Creating a Mixed Phenotypic Assay Dataset
Learn to created an Apollo dataset incorporating both phenotypic and assay data.
The following is an example of the process to create a mixed phenotypic and assay Apollo Dataset. You have an existing longitudinal clinical Dataset, "Initial Trial", and recently received two new sets of data from a lab experiment, "Experiment A". The two sets of data are two data files with information from the patient’s (New data 1) visit and the visit’s (New data 2) lab tests and also a gene expression matrix for the (New data 3) molecular data which measures mRNA expression levels from isolated tissues corresponding to the visit.
As the data administrator, you want to add the two new sets of data to the existing Dataset and update your sample cohort, "Demo", to reference the newly expanded Dataset.
Since the new lab measurements are complex and contain information for visits and a series of measurements for each visit, use the Data Model Loader app to ingest the data, ensuring that your “Visit” Entity contains a
patient_id, and create a Dataset named "RNAseq study lab measurements". This Dataset now contains two Entities.

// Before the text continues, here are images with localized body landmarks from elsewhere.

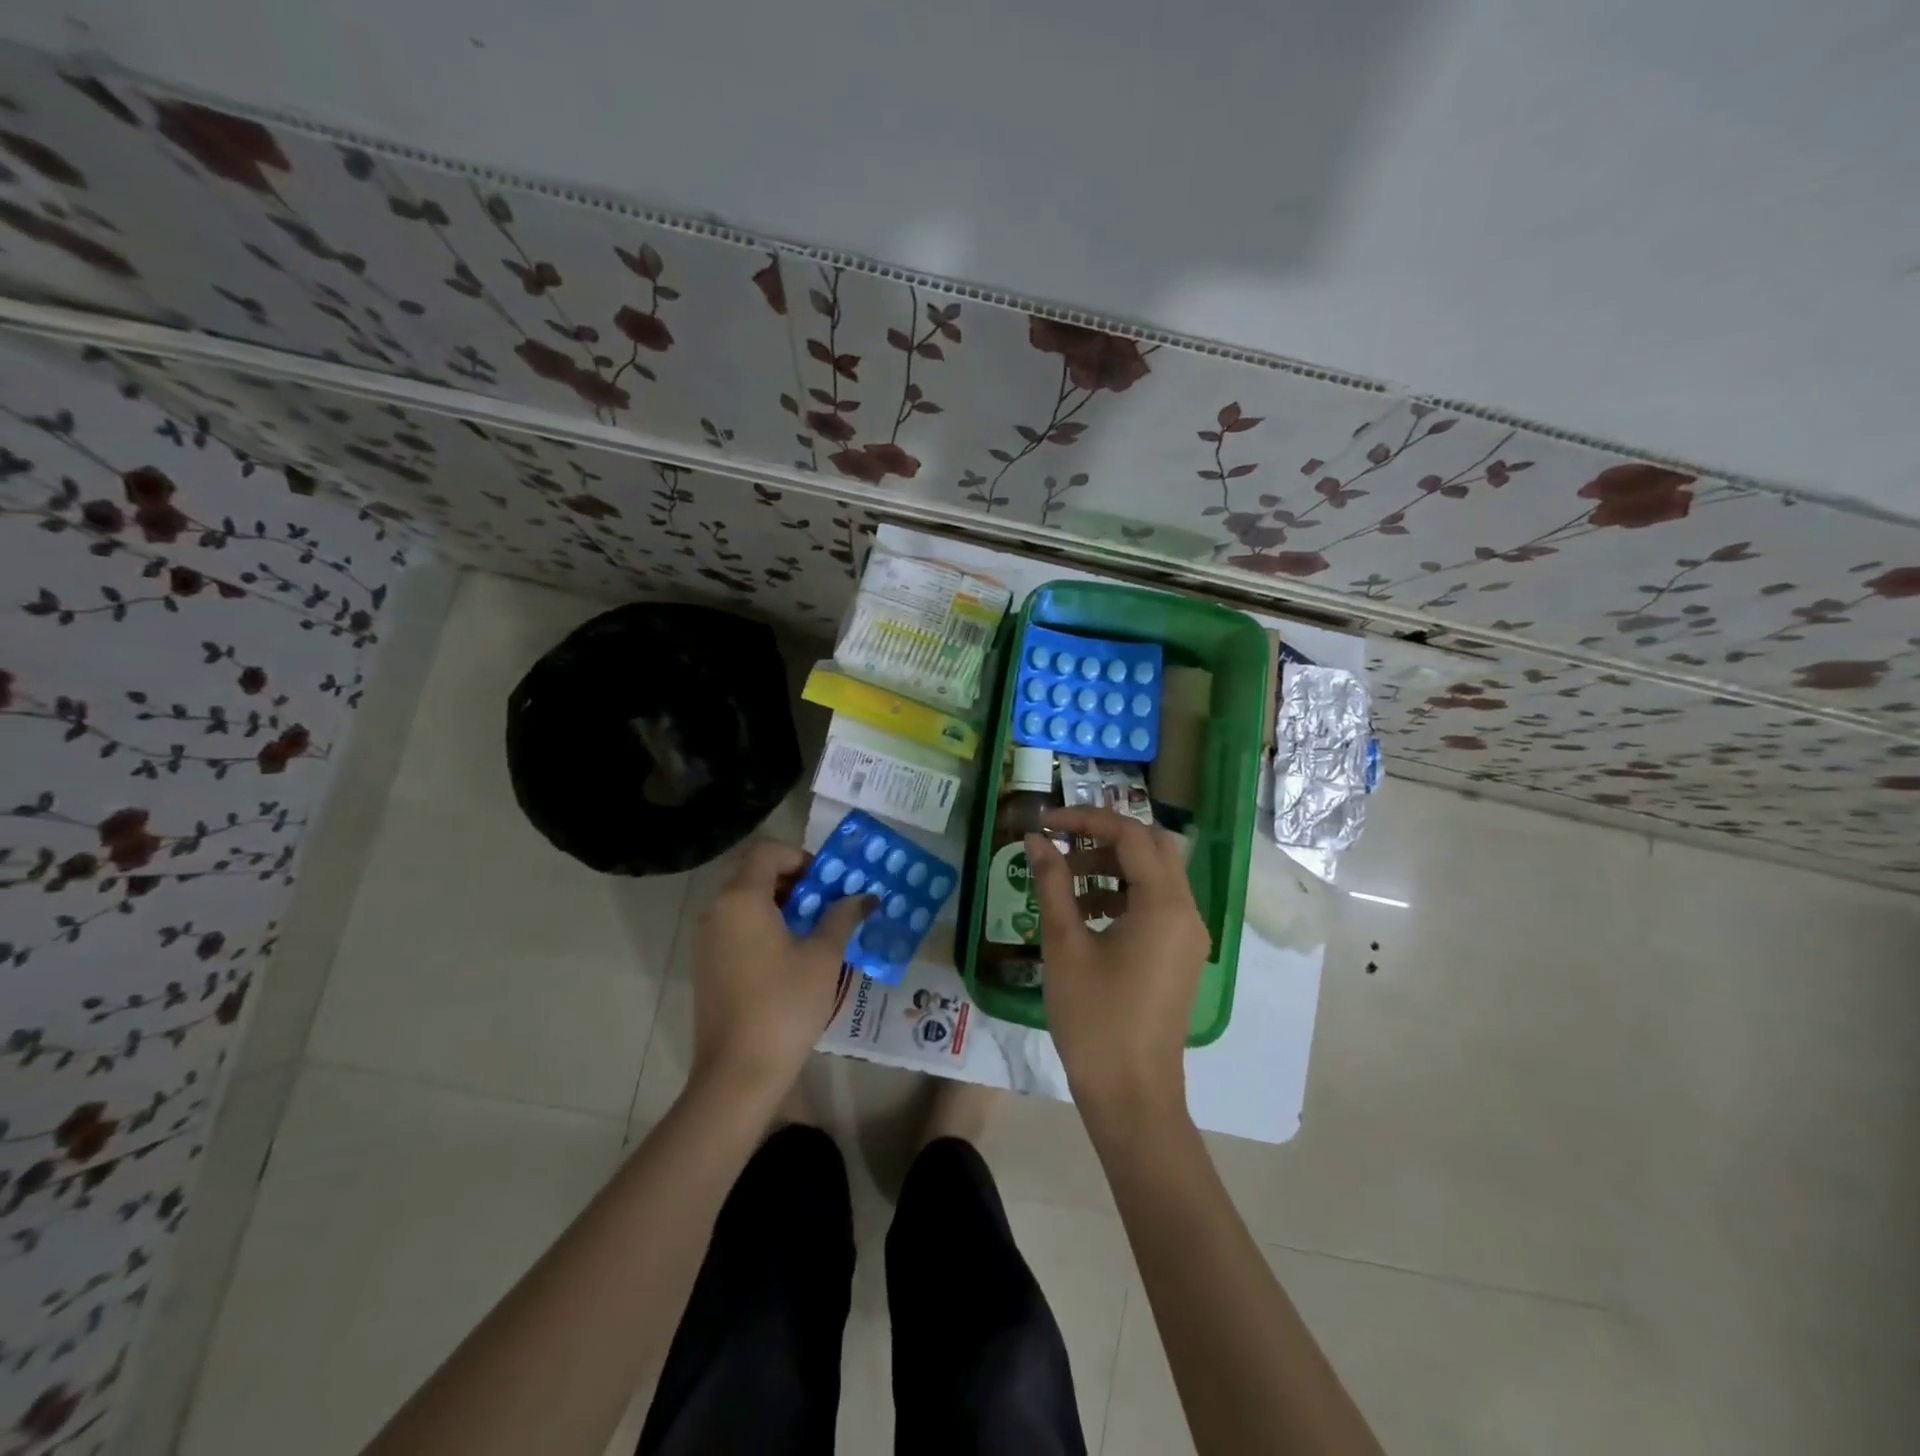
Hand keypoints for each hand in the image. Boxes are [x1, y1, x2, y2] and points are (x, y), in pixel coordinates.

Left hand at [688, 839, 870, 1101]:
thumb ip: (842, 917)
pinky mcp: (707, 966)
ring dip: (781, 905)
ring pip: (745, 902)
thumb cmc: (785, 1005)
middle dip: (795, 881)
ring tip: (816, 930)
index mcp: (741, 898)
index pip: (768, 851)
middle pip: (755, 874)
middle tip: (828, 904)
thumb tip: (863, 897)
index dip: (802, 857)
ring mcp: (707, 940)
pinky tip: (791, 957)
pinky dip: (764, 927)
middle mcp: (717, 911)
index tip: (829, 882)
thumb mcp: (823, 956)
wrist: (737, 1073)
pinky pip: (736, 928)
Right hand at [1026, 807, 1208, 1127]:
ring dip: (1113, 865)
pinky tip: (1086, 913)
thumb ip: (1052, 884)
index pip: (1131, 835)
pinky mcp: (1180, 954)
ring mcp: (1188, 935)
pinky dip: (1123, 893)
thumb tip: (1035, 840)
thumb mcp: (1065, 945)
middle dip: (1104, 837)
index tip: (1046, 823)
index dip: (1086, 819)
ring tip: (1066, 882)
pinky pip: (1157, 903)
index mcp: (1164, 904)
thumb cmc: (1095, 1019)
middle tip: (1062, 844)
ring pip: (1156, 874)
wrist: (1132, 1095)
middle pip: (1152, 847)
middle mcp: (1187, 911)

Using the Molecular Expression Assay Loader app, ingest the gene expression matrix and create a Dataset named "RNAseq gem". This Dataset contains Molecular Expression assay data, and a single Entity that contains sample ID information.

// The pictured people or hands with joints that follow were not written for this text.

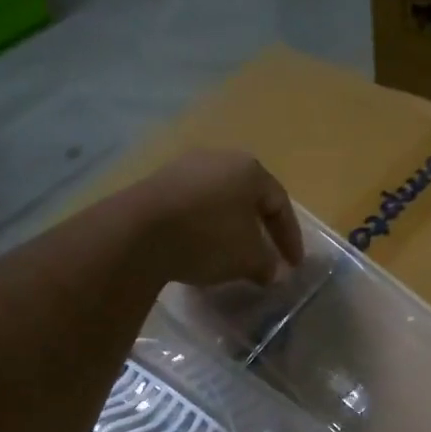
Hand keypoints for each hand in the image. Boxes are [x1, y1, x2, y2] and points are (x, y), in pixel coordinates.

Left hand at [125, 150, 305, 287]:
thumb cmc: (208, 238)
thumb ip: (267, 264)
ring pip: (218, 202)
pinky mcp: (155, 186)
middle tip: (265, 257)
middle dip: (259, 230)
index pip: (280, 204)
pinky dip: (202, 229)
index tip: (292, 266)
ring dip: (228, 230)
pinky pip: (191, 208)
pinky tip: (199, 250)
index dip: (290, 238)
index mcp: (249, 169)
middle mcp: (217, 160)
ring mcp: (183, 169)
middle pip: (248, 198)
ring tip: (231, 257)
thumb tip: (272, 272)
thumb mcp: (248, 258)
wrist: (137, 233)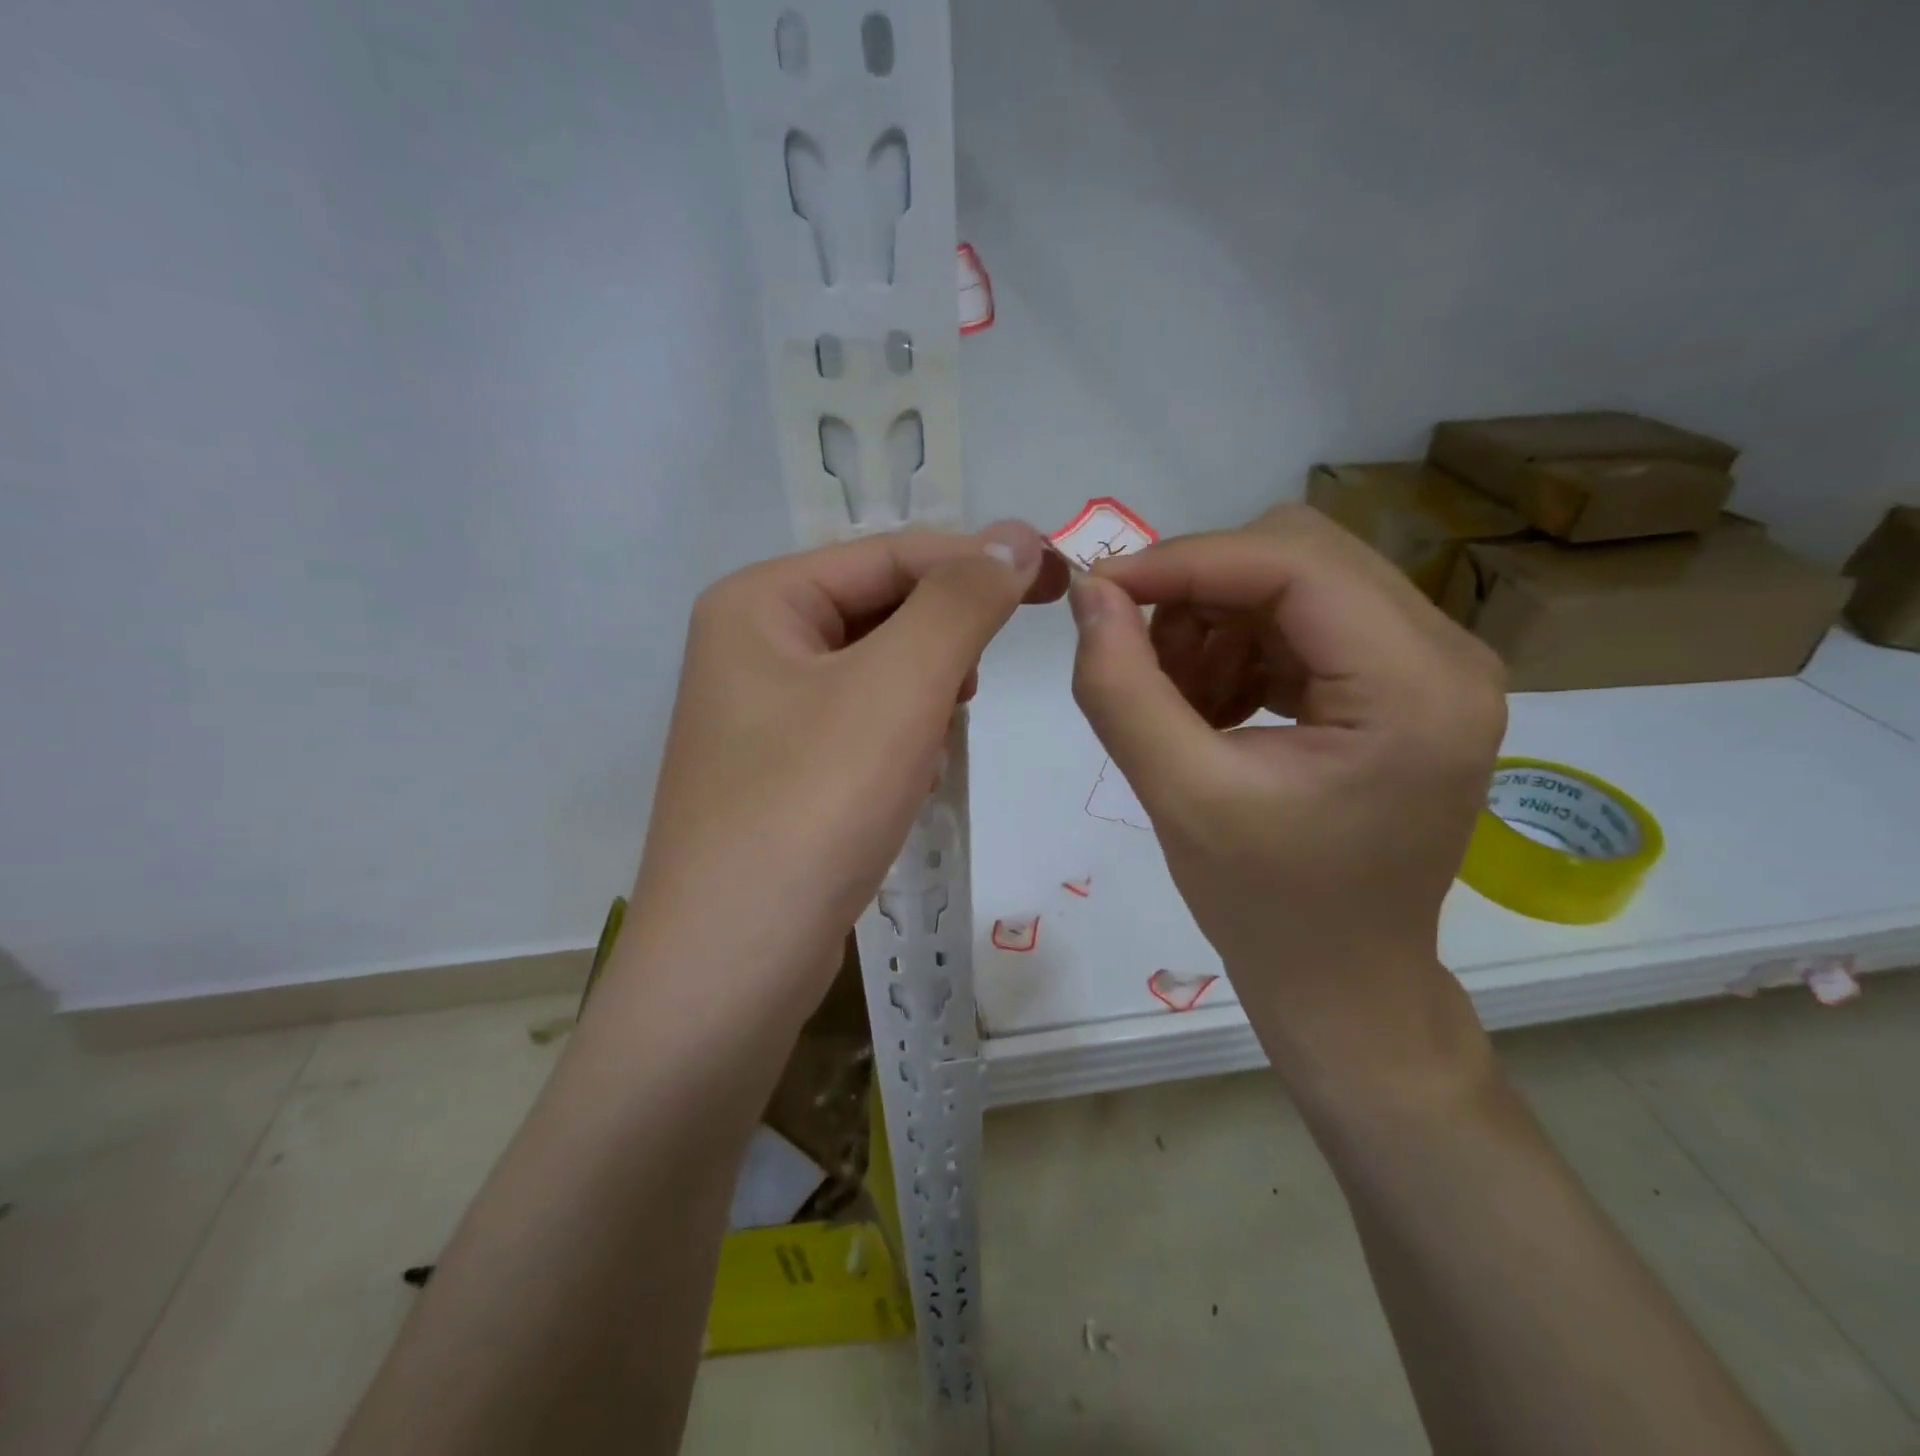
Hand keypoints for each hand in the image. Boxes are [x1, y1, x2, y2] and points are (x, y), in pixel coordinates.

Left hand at [621, 521, 1066, 1016]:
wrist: (733, 965)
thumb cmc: (814, 806)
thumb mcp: (898, 687)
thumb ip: (962, 601)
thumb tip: (1018, 537)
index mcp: (758, 602)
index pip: (890, 555)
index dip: (979, 562)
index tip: (1061, 582)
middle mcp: (749, 646)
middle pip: (880, 612)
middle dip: (940, 650)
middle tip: (970, 694)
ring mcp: (760, 715)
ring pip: (877, 674)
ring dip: (922, 702)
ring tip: (927, 752)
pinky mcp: (779, 773)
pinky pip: (861, 728)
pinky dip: (897, 744)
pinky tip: (902, 788)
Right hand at [1066, 505, 1505, 1087]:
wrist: (1341, 980)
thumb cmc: (1266, 906)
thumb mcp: (1178, 795)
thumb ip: (1121, 687)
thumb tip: (1089, 593)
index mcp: (1417, 687)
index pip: (1294, 562)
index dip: (1185, 561)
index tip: (1099, 590)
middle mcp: (1447, 656)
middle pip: (1299, 555)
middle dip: (1201, 595)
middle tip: (1144, 664)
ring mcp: (1432, 667)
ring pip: (1294, 582)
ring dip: (1215, 625)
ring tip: (1177, 705)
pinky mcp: (1402, 684)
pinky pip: (1301, 622)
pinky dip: (1238, 649)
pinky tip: (1211, 711)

Using the Clinical Dataset Merger app, now link the "RNAseq study lab measurements" Dataset to the target "Initial Trial" Dataset to create an output Dataset named "Initial trial with RNAseq (pheno only)". Do this by adding the "RNAseq study lab measurements" Dataset as the Source Dataset input parameter and the "Initial Trial" Dataset as the Target Dataset input parameter.

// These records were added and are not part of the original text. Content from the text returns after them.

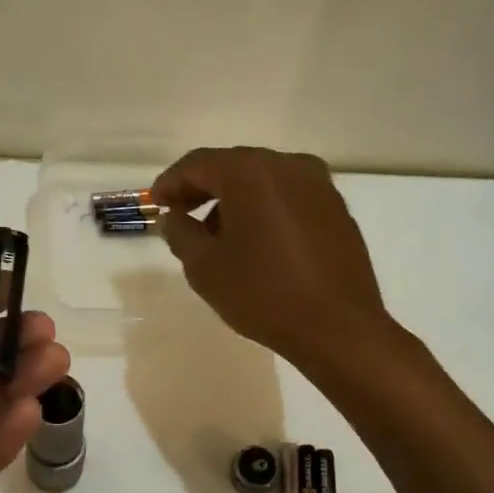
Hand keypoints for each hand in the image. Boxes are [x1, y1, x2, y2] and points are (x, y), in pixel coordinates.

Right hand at [152, 146, 387, 367]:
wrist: (338, 328)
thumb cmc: (263, 294)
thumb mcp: (204, 267)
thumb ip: (180, 233)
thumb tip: (173, 217)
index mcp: (251, 172)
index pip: (199, 164)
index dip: (171, 182)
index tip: (155, 203)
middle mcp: (288, 166)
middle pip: (233, 167)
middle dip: (203, 189)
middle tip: (180, 215)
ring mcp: (319, 186)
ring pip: (263, 182)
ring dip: (235, 201)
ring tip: (217, 237)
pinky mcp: (336, 209)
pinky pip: (289, 198)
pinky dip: (265, 210)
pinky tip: (256, 243)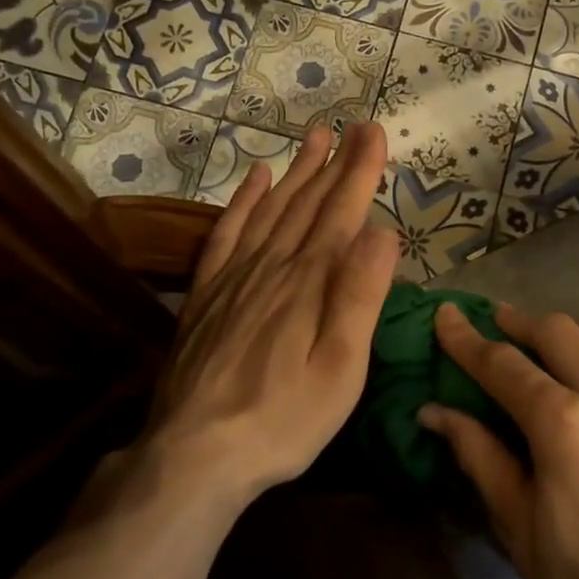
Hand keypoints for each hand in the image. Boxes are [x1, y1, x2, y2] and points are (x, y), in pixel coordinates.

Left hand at [135, 122, 398, 507]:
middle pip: (308, 204)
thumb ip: (360, 297)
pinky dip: (242, 201)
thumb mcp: (341, 369)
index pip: (341, 213)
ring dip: (295, 172)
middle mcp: (272, 267)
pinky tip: (255, 179)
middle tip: (354, 125)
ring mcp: (234, 277)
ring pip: (270, 209)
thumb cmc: (284, 419)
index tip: (375, 132)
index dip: (360, 171)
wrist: (196, 453)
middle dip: (335, 162)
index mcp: (310, 283)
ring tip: (314, 138)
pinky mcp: (207, 294)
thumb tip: (382, 231)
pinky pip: (226, 233)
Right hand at [420, 304, 578, 578]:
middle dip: (519, 323)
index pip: (502, 364)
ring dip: (570, 334)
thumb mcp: (519, 526)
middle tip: (498, 325)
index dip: (467, 339)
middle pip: (557, 331)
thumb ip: (479, 455)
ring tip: (551, 348)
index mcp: (564, 423)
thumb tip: (434, 411)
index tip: (445, 314)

This new Dataset now has the original two Entities and the two additional Entities merged in.
Using the Assay Dataset Merger, use the "RNAseq gem" Dataset as the Source Dataset input parameter and the "Initial trial with RNAseq (pheno only)" Dataset as the Target Dataset input parameter to create an output Dataset named "Initial trial with RNAseq". This new Dataset now has the new measurements as Entities and the gene expression matrix linked as an assay.
Before sharing the Dataset you still need to update "Demo" cohort so that it opens with the new Dataset. Using the Rebase Cohorts And Dashboards, rebase the "Demo" cohort onto the "Initial trial with RNAseq" Dataset using the Cohorts input parameter and generate a "Demo RNAseq" cohort with the suffix "RNAseq". Now the new Dataset, ingested databases, and cohort are ready to be shared and used for analysis.